━━━ Data section ━━━

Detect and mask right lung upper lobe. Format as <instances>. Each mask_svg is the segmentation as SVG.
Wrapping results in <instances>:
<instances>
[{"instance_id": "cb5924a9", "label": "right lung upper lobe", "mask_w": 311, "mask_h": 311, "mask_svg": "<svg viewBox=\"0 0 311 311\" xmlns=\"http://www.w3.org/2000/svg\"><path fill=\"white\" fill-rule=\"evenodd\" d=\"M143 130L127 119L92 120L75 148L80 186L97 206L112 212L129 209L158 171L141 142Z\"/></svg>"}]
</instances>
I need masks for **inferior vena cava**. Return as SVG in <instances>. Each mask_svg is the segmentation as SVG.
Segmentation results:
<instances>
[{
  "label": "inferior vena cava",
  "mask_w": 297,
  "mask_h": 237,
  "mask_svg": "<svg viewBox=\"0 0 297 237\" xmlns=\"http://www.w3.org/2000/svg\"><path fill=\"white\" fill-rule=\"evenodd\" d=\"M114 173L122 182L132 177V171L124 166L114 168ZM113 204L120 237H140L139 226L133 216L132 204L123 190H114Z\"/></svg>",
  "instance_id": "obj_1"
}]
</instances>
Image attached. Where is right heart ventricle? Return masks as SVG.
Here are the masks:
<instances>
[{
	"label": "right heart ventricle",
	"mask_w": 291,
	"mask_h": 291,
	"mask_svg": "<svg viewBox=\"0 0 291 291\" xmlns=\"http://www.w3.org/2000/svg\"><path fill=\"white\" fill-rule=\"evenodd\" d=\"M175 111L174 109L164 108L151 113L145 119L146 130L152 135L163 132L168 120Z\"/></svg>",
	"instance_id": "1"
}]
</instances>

━━━

### Exercise brief
Reproduce every item above word for word, with no changes.

### Written solution
Detect and mask right lung upper lobe. Format as <instances>. Each mask_svg is the segmentation as SVG.
Wrapping results in <instances>:
<instances>
[{"instance_id": "cb5924a9", "label": "right lung upper lobe", "mask_w": 311, "mask_h": 311, "mask_svg": "<svg viewBox=\"0 0 311 311\" xmlns=\"http://www.w3.org/2000/svg\"><path fill=\"white\" fill-rule=\"evenodd\" d=\"M143 130L127 119L92 120L75 148L80 186L97 206L112 212L129 209L158 171L141 142Z\"/></svg>"}]
</instances>
I need masks for **inferior vena cava**. Return as SVG in <instances>. Each mask_svg is the segmentation as SVG.
Segmentation results:
<instances>
[{
  "label": "inferior vena cava",
  "mask_w": 297,
  "mask_h": 237,
  "mask_svg": "<svg viewBox=\"0 0 297 237\" xmlns=\"http://www.w3.org/2000/svg\"><path fill=\"white\" fill-rule=\"evenodd\" d=\"M114 173L122 182L132 177V171L124 166L114 168ZM113 204L120 237H140L139 226L133 216L132 204L123 190H114Z\"/></svg>",
  "instance_id": "obj_1"
}]
</instances>
Image attached. Where is right heart ventricle? Return masks as SVG.
Here are the masks:
<instances>
[{
	"label": "right heart ventricle",
	"mask_w": 291,
	"mask_h": 291,
	"mask_svg": "<svg viewBox=\"0 0 291 291\" xmlns=\"http://www.w3.org/2000/svg\"><path fill=\"white\" fill-rule=\"evenodd\" d=\"M175 111L174 109L164 108L151 113L145 119L146 130L152 135L163 132L168 120Z\"/></svg>",
	"instance_id": "1"
}]
</instances>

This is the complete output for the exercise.